Nor do they care to.
James Bovard, expert reporter on the excesses of the modern individual-stomping state, says the new monster-bill “is another warning that know-nothing, no-fault legislating will be the death of our republic unless Americans can severely reduce Congress’s prerogative to meddle in their lives.”
Correct. Problem is, it’s Congress that must enact reform — on itself. Talk about a conflict of interest! That’s why the citizen initiative process has been so important at the state level. Without democratic checks — initiative, referendum, recall — at the federal level, what major reform is even possible?
All big, necessary reforms hit a roadblock on that issue alone.
That goes for limiting the page-length of bills or requiring legislation be posted online for days if not weeks before a vote.
Same for congressional term limits, which would de-insulate Congress from us.

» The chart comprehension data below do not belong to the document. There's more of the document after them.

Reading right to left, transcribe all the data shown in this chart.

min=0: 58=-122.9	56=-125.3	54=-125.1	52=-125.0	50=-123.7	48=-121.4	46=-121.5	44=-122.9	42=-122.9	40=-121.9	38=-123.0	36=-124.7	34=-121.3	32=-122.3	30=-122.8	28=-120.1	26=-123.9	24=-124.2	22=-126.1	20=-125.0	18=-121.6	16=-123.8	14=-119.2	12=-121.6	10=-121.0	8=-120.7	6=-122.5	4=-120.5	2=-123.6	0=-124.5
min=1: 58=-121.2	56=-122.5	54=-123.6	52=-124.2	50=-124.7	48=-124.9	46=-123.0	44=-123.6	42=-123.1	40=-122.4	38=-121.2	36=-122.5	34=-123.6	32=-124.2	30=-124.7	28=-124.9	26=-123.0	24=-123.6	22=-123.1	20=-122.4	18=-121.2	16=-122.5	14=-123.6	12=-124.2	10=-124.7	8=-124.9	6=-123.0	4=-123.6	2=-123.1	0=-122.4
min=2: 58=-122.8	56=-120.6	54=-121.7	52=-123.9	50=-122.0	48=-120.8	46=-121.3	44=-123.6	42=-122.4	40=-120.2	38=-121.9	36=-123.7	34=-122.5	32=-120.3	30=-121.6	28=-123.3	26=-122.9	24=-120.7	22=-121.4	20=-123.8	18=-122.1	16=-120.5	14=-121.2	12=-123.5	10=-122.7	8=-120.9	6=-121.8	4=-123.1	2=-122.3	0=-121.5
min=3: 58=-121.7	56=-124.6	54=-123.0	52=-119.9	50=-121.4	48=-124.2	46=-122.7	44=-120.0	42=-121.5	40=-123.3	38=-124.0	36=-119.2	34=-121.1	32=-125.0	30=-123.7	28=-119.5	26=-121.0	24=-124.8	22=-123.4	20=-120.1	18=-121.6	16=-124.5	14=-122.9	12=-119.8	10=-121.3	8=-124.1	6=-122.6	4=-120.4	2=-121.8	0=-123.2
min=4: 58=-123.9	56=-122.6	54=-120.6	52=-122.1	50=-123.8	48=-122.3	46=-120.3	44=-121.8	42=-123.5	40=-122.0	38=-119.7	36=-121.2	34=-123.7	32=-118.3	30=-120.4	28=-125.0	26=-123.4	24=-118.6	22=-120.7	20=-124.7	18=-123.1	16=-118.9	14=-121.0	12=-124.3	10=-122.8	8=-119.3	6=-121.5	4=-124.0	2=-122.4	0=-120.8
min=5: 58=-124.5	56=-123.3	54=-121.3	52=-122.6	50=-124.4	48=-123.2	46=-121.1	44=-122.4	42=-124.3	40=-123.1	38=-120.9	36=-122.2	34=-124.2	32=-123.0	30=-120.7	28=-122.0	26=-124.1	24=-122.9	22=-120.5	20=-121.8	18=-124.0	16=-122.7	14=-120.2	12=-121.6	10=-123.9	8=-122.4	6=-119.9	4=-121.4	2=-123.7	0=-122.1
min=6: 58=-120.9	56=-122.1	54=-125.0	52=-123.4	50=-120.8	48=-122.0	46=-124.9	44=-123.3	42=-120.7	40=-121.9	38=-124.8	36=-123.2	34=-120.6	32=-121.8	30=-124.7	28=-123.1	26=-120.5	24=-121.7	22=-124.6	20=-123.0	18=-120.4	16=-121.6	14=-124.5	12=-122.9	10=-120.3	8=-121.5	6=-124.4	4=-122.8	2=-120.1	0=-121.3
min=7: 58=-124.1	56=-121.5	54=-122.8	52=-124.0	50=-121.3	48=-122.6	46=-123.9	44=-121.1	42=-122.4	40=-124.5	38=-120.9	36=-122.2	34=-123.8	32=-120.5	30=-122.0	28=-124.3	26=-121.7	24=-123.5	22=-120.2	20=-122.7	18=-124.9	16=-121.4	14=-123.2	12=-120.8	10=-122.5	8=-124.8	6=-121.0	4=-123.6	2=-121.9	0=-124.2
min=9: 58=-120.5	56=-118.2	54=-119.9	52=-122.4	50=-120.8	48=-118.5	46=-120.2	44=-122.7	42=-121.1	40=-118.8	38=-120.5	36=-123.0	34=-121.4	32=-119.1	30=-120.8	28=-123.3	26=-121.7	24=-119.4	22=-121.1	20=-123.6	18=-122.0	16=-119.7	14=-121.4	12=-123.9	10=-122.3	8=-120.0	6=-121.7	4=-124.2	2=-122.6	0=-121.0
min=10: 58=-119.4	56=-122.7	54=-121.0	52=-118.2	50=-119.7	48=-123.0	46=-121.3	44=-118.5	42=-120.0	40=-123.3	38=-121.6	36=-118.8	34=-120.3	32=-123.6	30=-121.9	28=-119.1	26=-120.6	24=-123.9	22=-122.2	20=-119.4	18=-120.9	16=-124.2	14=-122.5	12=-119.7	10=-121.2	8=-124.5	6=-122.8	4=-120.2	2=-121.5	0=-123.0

And, just so, with the late columnist Bob Novak’s proposal of smaller districts, maybe increasing the number of U.S. representative to 2,000. (It wouldn’t cost taxpayers anything more if we cut their pay.) More politicians might be better than fewer by decreasing the power of individual politicians — diminishing marginal power, you might say.
We find ourselves in a trap. These ideas amount to ways to avoid the trap once we are out of it.
But it is getting out of the trap that’s the hard part.
Any ideas? Please advise. You can be sure your good ideas will be read — not by Congress, of course, but by those of us who want a way out.
This is Common Sense. I’m Paul Jacob.